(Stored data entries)
* * * * *

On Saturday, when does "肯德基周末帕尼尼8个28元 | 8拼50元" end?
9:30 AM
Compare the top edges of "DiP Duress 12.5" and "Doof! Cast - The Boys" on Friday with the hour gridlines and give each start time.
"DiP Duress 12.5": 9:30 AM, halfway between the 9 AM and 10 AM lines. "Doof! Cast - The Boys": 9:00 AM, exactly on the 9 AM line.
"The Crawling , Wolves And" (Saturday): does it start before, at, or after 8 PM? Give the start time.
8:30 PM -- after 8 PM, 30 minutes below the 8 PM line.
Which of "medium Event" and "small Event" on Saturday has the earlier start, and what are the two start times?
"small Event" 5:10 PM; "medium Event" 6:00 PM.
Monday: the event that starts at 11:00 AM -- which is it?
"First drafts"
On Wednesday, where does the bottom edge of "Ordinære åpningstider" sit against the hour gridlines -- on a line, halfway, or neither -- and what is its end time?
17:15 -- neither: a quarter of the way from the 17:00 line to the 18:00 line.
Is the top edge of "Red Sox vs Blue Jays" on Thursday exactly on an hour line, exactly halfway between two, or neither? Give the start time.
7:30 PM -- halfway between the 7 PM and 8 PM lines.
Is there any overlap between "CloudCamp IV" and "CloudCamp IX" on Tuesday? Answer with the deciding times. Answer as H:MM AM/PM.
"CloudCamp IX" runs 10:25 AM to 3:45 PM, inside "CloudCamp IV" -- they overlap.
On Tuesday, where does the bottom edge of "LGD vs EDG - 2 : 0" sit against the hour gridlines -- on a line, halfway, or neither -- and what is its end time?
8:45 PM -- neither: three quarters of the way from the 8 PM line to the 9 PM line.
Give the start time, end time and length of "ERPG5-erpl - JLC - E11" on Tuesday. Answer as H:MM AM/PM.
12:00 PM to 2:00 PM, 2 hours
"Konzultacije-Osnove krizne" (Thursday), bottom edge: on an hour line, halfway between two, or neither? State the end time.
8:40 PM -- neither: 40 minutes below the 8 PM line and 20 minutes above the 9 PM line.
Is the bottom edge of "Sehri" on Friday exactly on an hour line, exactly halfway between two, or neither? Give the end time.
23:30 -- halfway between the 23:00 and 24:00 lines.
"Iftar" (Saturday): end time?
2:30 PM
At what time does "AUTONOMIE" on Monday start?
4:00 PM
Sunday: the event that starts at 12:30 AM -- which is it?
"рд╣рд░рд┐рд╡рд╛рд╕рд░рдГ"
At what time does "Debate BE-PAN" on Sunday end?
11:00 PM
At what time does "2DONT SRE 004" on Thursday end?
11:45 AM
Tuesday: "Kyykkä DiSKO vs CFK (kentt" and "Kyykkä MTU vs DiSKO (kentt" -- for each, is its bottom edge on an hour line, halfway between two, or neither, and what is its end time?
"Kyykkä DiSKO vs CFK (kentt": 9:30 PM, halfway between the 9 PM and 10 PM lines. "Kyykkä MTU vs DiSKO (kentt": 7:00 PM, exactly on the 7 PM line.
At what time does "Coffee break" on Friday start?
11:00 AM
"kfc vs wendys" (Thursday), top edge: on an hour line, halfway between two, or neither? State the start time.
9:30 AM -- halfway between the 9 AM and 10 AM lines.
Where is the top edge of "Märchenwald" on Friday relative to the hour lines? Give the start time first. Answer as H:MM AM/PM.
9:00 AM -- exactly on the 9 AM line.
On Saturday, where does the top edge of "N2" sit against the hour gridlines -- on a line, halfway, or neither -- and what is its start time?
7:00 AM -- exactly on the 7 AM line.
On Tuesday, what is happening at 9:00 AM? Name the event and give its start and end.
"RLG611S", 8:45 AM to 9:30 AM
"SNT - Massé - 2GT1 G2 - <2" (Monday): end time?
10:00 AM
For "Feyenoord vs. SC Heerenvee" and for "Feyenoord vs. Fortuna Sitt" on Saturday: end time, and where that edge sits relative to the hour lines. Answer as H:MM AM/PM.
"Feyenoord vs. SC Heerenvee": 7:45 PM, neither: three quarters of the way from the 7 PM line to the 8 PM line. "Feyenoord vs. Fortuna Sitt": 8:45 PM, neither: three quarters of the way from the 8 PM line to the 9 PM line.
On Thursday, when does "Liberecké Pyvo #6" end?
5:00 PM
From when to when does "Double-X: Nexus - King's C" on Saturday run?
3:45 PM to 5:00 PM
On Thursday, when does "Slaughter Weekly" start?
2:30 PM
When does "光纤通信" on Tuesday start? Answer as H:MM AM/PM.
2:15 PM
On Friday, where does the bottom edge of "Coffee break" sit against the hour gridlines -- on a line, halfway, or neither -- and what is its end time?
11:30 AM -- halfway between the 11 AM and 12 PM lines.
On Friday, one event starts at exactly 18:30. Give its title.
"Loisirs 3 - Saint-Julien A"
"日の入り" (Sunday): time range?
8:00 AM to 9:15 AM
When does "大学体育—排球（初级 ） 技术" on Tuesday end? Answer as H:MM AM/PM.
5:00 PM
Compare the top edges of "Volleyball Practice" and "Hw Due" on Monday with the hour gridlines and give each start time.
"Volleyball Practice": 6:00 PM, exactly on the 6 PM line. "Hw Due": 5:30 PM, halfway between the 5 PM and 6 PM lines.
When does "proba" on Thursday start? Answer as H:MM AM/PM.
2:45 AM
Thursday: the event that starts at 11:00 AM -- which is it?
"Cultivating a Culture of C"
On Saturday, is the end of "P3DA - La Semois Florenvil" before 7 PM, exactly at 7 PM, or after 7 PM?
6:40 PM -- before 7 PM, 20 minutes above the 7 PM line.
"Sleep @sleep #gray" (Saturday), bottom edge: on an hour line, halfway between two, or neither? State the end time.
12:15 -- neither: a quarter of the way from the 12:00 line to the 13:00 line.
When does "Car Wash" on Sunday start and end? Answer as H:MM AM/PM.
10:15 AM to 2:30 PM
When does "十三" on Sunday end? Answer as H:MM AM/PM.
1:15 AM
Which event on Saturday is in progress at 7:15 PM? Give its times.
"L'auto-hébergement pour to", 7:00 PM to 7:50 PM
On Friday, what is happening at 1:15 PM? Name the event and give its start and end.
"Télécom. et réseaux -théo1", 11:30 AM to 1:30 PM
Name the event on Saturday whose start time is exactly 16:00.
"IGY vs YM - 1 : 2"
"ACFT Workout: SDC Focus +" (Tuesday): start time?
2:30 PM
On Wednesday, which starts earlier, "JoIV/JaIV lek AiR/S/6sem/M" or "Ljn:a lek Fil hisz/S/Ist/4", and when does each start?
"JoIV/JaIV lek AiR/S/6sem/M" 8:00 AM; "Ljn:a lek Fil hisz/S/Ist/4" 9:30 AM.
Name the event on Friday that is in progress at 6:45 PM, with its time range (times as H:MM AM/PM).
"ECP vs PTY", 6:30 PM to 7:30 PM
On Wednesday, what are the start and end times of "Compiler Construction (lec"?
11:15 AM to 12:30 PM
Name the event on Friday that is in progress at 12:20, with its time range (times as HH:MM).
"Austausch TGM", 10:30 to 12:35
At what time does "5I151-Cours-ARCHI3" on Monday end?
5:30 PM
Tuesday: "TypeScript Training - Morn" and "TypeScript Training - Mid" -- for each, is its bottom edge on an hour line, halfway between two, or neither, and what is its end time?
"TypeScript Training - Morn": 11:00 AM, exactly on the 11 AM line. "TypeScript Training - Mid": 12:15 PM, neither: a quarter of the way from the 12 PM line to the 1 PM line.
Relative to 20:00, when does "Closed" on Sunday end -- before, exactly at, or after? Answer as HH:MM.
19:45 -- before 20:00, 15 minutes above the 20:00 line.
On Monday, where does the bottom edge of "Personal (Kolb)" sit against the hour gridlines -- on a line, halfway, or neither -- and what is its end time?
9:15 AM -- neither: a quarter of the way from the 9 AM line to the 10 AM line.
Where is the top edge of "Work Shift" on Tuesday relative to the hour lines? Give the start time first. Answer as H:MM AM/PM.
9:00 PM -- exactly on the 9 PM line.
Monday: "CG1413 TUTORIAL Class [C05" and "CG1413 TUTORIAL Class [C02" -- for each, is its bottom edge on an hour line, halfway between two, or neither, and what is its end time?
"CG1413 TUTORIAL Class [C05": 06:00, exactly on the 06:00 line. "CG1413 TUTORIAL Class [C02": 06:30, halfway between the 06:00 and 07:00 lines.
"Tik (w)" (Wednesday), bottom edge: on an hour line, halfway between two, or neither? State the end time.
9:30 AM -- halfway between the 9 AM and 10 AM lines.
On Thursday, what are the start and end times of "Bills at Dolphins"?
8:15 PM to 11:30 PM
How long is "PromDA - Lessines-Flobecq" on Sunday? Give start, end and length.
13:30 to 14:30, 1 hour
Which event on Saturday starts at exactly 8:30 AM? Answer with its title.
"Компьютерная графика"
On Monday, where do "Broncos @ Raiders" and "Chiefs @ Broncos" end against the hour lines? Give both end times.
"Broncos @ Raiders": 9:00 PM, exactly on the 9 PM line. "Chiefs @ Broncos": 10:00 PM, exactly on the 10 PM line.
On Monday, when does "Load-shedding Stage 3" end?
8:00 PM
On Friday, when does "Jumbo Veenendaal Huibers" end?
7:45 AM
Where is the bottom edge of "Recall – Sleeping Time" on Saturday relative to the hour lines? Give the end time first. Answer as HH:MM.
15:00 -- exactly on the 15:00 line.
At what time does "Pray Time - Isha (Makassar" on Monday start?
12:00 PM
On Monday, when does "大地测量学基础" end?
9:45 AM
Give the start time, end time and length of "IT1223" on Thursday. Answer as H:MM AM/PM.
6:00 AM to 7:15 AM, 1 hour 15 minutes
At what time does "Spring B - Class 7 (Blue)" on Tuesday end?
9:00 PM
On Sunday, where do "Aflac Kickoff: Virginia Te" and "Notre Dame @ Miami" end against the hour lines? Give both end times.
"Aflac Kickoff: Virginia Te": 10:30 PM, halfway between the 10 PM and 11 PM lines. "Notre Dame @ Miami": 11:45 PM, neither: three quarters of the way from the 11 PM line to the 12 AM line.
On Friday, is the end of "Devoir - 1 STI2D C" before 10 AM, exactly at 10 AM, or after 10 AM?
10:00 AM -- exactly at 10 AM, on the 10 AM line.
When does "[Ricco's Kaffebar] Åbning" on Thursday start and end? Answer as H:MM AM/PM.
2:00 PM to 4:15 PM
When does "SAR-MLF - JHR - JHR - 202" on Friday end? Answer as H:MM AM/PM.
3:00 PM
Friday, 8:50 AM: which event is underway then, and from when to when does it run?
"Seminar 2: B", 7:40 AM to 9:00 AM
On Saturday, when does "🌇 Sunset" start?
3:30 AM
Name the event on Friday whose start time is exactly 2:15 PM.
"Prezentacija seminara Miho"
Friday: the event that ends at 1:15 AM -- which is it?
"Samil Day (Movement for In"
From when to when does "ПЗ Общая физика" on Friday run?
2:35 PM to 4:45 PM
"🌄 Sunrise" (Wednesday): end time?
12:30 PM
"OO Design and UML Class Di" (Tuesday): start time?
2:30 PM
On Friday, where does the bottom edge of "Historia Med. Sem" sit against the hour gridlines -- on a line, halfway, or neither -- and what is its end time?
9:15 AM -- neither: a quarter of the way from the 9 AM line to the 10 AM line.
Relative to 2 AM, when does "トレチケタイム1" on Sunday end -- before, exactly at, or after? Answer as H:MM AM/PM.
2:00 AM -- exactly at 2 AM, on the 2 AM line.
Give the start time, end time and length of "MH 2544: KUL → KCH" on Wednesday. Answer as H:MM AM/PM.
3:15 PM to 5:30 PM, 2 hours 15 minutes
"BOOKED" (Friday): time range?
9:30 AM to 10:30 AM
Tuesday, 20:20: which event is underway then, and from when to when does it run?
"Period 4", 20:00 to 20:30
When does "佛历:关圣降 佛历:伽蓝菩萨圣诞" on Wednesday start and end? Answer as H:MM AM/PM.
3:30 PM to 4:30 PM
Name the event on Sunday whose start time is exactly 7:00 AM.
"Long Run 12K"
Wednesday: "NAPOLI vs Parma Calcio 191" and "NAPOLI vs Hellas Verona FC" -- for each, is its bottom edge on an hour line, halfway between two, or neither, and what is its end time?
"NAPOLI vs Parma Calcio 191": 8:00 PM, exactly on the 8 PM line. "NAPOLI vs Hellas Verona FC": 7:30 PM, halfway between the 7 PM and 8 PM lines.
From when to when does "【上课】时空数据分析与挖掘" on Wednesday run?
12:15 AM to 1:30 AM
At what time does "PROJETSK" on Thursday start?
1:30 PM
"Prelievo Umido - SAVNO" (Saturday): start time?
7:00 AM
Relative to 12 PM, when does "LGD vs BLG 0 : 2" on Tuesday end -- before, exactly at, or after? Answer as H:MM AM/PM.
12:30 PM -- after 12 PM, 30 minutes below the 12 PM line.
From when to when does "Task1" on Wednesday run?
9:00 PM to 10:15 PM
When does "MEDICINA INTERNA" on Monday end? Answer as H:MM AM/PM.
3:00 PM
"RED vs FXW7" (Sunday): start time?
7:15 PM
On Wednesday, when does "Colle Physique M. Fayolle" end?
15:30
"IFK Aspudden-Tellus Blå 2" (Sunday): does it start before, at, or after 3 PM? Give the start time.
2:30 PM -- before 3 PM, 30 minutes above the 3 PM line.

* * * * *

Copy out word for word the part of the material that opens with the line containing "on Saturday run?" and closes with the line containing "6:40 PM -- before", including both of those lines.

From when to when does "Double-X: Nexus - King's C" on Saturday run?
3:45 PM to 5:00 PM
On Thursday, when does "Slaughter Weekly" start?
2:30 PM
When does "光纤通信" on Tuesday start? Answer as H:MM AM/PM.
2:15 PM
On Friday, where does the bottom edge of "Coffee break" sit against the hour gridlines -- on a line, halfway, or neither -- and what is its end time?
11:30 AM -- halfway between the 11 AM and 12 PM lines.
On Friday, one event starts at exactly 18:30. Give its title.
"Loisirs 3 - Saint-Julien A"
"日の入り" (Sunday): time range?
8:00 AM to 9:15 AM
When does "大学体育—排球（初级 ） 技术" on Tuesday end? Answer as H:MM AM/PM.
5:00 PM
Compare the top edges of "Volleyball Practice" and "Hw Due" on Monday with the hour gridlines and give each start time.
"Volleyball Practice": 6:00 PM, exactly on the 6 PM line. "Hw Due": 5:30 PM, halfway between the 5 PM and 6 PM lines.
When does "proba" on Thursday start? Answer as H:MM AM/PM.
2:45 AM
Thursday: the event that starts at 11:00 AM -- which is it?
"Cultivating a Culture of C"
On Saturday, is the end of "P3DA - La Semois Florenvil" before 7 PM, exactly at 7 PM, or after 7 PM?
6:40 PM -- before 7 PM, 20 minutes above the 7 PM line.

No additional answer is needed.